- _Travail à faire_:
a: Retranscrivez fidèlement le passage du texte sur les cartes allant de "La carte c’est" à "pas un débat.".
b: Répondez brièvement à ces questions sur le texte sur les cartes :
(i) Quel écrivain raconte avoir observé les cartes pour deviner l'état de bonheur des habitants de chaque territoire ?
(ii) Sur quelle antenne sont diffusés les podcasts évoqués ?
(iii) Qu'est-ce que la carte est d'abord, selon le texte ?

- _Texte à lire_:
»»
Qui n’a pas enfant, été fasciné par les cartes de nos territoires ? Au delà du voyage qu’elles autorisaient, la proximité liée à la dimension scientifique qu’elles revendiquaient et l’interprétation qu’elles permettaient dessinaient un l’interstice dans lequel se nichait nos premiers imaginaires, la possibilité d’une découverte. Si Michel Houellebecq raconte les avoir observé avec attention pour deviner l’état de bonheur des gens qui habitaient chaque territoire représenté sur le papier, d’autres restent interrogés sur les raisons qui font de la France le centre d’une planète censée être sphérique ou se demandent si l’Afrique n’est bien composée que d’éléphants, de baobabs ou de girafes et si notre pays se résume à une tour métallique entourée d’une farandole de fromages. La carte espace de fascination – de manipulation – continue tient son pouvoir de sa capacité à associer revendication scientifique et subjectivité. Quelques navigations sur les nombreux podcast de France Culture portant sur le sujet, suffisent à nous en convaincre autant que les titres nous interrogent et nous font rêver « Dire et changer le monde avec les cartes », « Rebattre les cartes, débattre des cartes », « Les dessous politiques des cartes ».... Résumé.
La carte c’est d’abord un acte de pouvoir. Espace de domination d’autant plus efficace qu’il s’inscrit comme outil incolore du quotidien. Sous l’aspect d’une vérité scientifiquement éprouvée certains trouvent un intérêt à redessiner les frontières troubles de ces environnements à leur seul profit. La carte n’est pas un débat.
««
[Entrées d'un jeu de données]
»»
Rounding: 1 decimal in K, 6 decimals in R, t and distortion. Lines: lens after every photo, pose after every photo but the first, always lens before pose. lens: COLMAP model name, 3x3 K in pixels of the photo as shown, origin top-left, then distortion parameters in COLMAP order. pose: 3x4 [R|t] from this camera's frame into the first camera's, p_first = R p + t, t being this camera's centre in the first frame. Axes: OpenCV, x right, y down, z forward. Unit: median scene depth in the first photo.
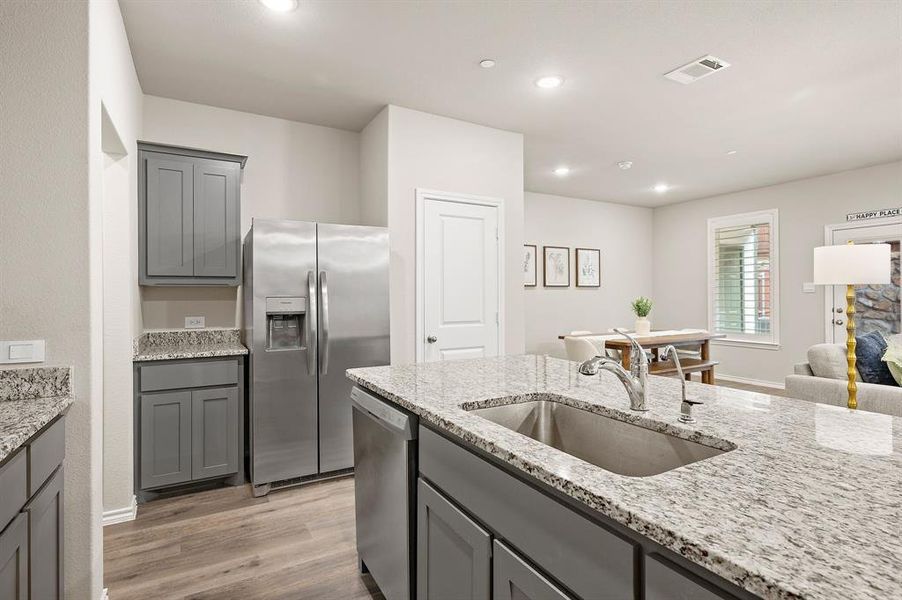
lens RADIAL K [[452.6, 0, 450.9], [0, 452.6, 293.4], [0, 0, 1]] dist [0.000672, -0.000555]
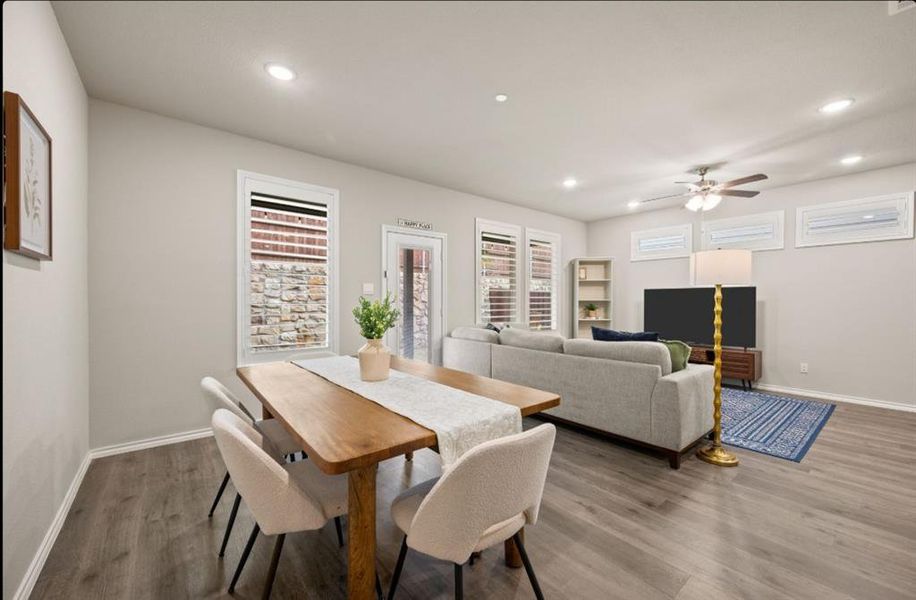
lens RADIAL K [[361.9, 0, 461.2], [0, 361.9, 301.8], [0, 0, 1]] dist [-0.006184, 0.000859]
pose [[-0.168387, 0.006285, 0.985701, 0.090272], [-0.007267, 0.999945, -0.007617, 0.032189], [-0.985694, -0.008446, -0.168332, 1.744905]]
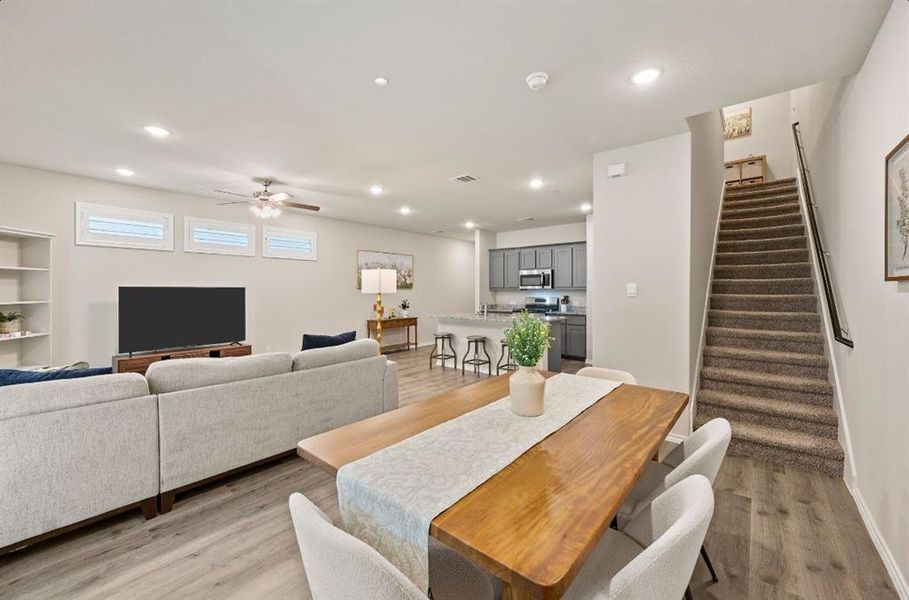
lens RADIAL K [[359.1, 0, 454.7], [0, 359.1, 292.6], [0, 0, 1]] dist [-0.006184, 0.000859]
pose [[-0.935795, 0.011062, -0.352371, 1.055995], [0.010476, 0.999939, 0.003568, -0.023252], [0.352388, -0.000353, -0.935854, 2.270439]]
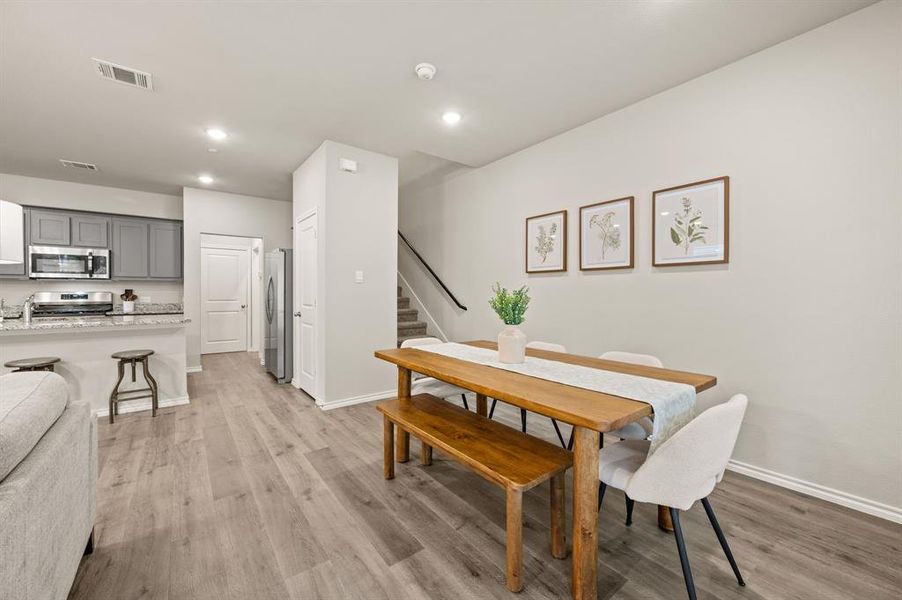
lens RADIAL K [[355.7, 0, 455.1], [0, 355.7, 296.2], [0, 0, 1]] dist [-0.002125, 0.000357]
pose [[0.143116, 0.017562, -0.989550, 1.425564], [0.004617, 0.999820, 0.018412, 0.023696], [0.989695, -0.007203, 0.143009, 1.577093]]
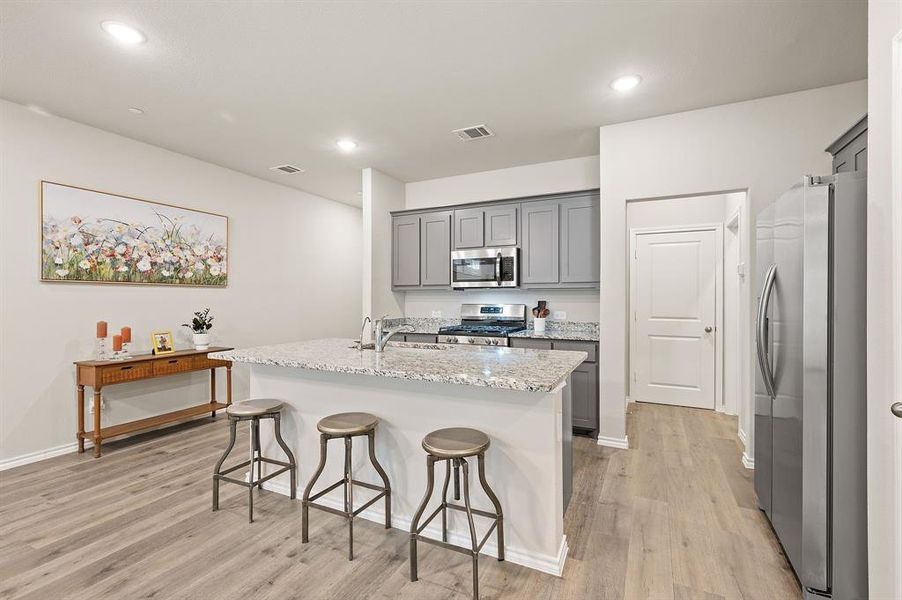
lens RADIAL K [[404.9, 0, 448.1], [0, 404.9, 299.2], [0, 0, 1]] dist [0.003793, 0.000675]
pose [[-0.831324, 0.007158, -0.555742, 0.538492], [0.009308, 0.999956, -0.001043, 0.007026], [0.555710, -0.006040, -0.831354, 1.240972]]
««
- _Liste des réponses_:
a:
La carte c’est d’abord un acte de pouvoir. Espace de domination d’autant plus efficace qu’il s’inscrit comme outil incolore du quotidien. Sous l’aspect d’une vérité scientifiquement éprouvée certains trouvent un intérêt à redessiner les frontières troubles de ces environnements à leur seul profit. La carte n’est pas un débat.

b:
(i) Michel Houellebecq
(ii) France Culture
(iii) Un acte de pouvoir